-- Given records --
-- Begin --

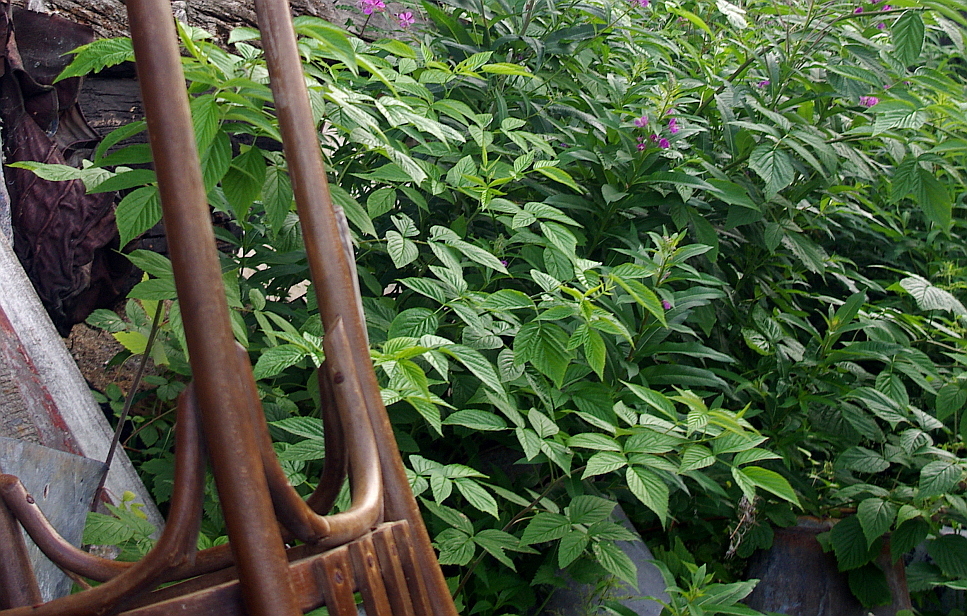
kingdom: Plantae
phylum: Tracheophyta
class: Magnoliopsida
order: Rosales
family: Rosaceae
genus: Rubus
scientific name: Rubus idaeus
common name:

-- End --

-- Instructions to follow --
Reproduce every text line of the records above verbatim, leaving out the pictures.

-- Response --
kingdom: Plantae
phylum: Tracheophyta
class: Magnoliopsida
order: Rosales
family: Rosaceae
genus: Rubus
scientific name: Rubus idaeus
common name:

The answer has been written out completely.